## DIRECTION
Retype every line of text in the items below word for word, and please leave the pictures out of your answer.

Data entries:
....

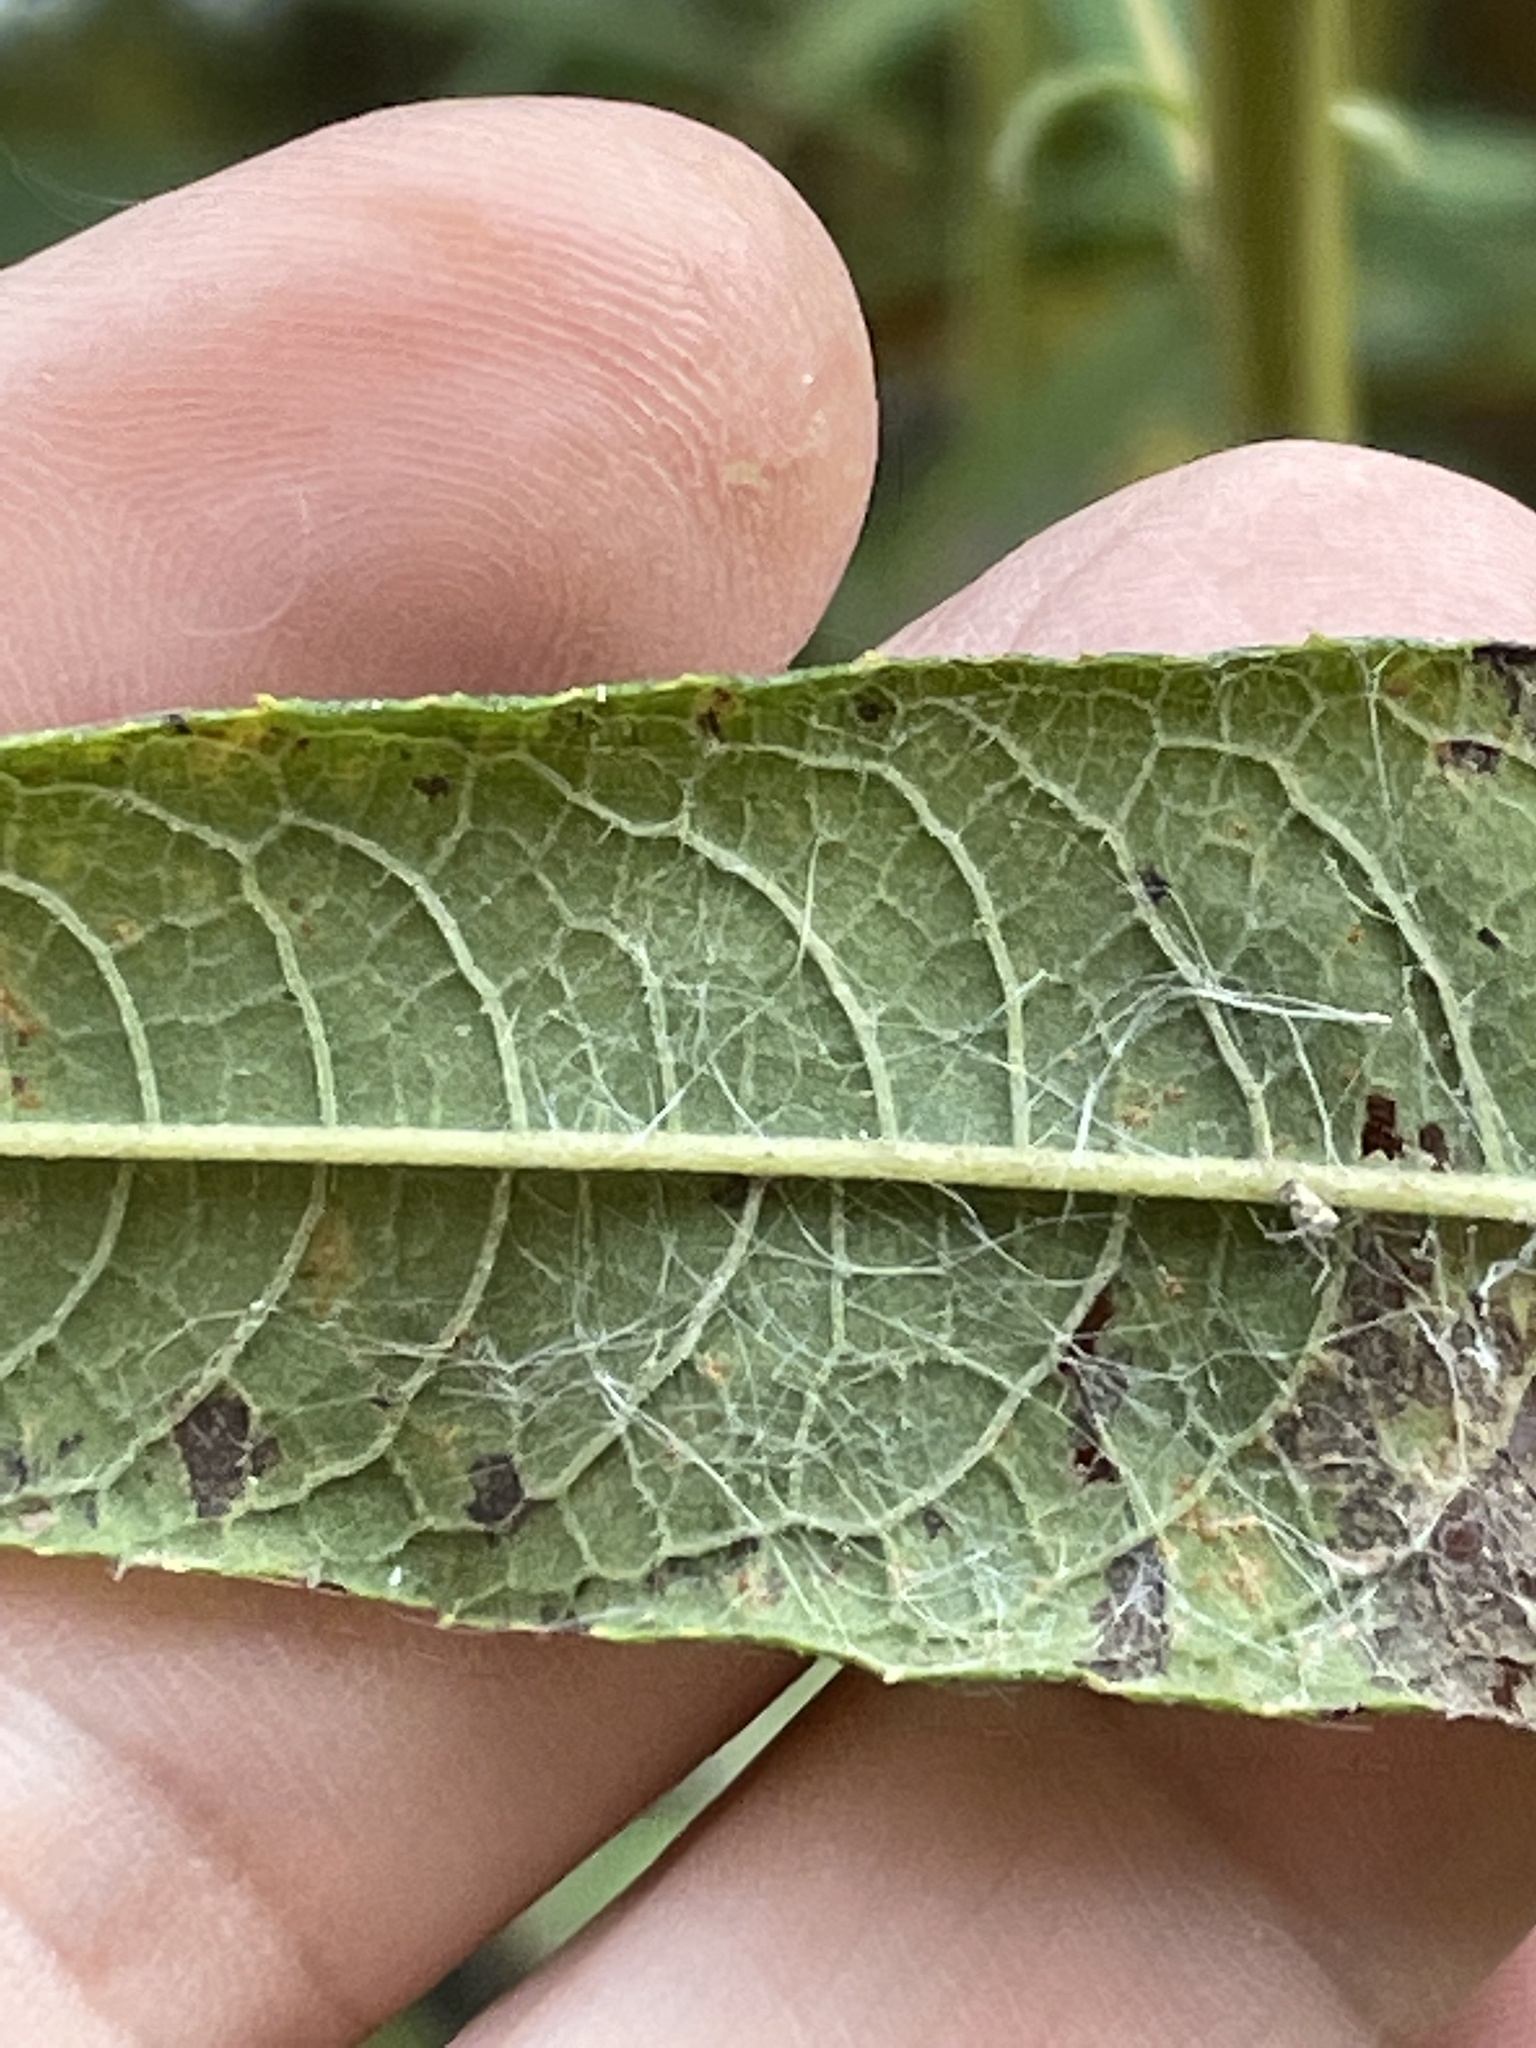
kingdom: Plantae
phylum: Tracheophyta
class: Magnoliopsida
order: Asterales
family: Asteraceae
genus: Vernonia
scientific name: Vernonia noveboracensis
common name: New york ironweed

....

## ANSWER TO THE PROBLEM
kingdom: Plantae
phylum: Tracheophyta
class: Magnoliopsida
order: Asterales
family: Asteraceae
genus: Vernonia
scientific name: Vernonia noveboracensis
common name: New york ironweed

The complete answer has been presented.